Pourtant, évoquer Leibniz à ce stade, c’est rêver de sphères célestes. La réalité géopolitique terre-à-terre est que l’UE est une institution atlantiste – de facto subordonnée à l’OTAN. Lavrov peut vouloir se comporter comme un moine taoïste, ou même devenir un Leibniz, mais cela restera difficile quand on est obligé de traiter avec une bande d’imbéciles.

Tout est question de souveraineté

Les atlantistes enragés affirment que ce non-personnage qu’est Navalny doit être directement liée au Nord Stream 2. Navalny a été mis en place par les suspects habituels pour servir de bélier frappant le Nord Stream 2.

La raison en est que le gazoduc consolidera Berlin au cœur de la politique énergétique de l’UE. Et ce sera un facteur majeur dans la politique étrangère globale de l’UE – l’Allemagne, du moins en théorie, retrouvant une plus grande autonomie par rapport aux États-Unis.

Voici donc le « secret » : tout est question de souveraineté. Chaque acteur géopolitique et géo-économique sait qui est celui qui ne veut pas d’une entente plus étroite entre l’Allemagne et la Russie.

Imaginez maintenant une Allemagne hégémonique en Europe forgeant des liens commerciaux et d’investissement plus étroits non seulement avec la Russie mais aussi avec la Chine (et c’est l’autre « secret » inhérent à l’accord de commerce et d’investissement entre l’UE et la Chine).

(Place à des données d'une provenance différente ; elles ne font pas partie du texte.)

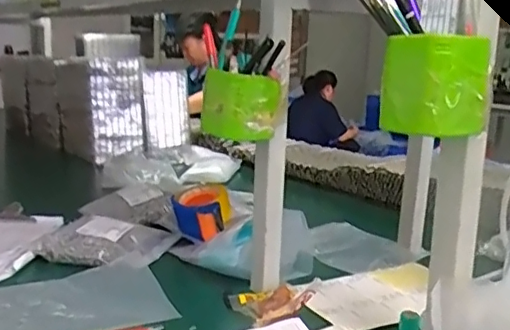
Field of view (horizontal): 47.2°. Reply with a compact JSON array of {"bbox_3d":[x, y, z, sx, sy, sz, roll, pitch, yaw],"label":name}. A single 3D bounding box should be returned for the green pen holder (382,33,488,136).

Ainsi, quel que soit l’interlocuteur à la Maison Blanche, il n’y a rien d’autre à attendre de l’État profond américain qu’une poussée « maniaque » vers des sanctions permanentes et cumulées.

La balle est en fait dans le camp de Berlin, bien plus que dans le camp du cauchemar eurocratique qu’est Bruxelles, où la priorité de chaque fonctionnaire européen est de cotiser pour sa pleine et grasse pension de retraite, en franchise d’impôt.

La priorité stratégique de Berlin est d’augmenter ses exportations, au sein de l’UE et surtout vers l’Asie. Les industriels allemands et la classe des hommes d’affaires savent exactement ce que représente le Nord Stream 2 : une souveraineté allemande de plus en plus affirmée qui guide le cœur de l’UE, ce qui se traduit par une souveraineté européenne accrue.

Un signe immensément significatif a été récemment donné par Berlin avec l’approbation accordée pour l’importation du vaccin Spoutnik.

Le domaine des possibilités de Musil est-il déjà en jeu ? Il est trop tôt pour le dire. L’hégémon a déclenché une guerre hybride sans merci contre la Russie depuis 2014. Cette guerre ne sera peut-être pas cinétique ; en gros, ce sera une guerre financière à 70% et une guerre de l’info à 30%.

Une Allemagne plus souveraine, plus proche de la Russie et de la Chine, pourrait être la goutte d’eau qui fera déborder le vase de l’hégémon.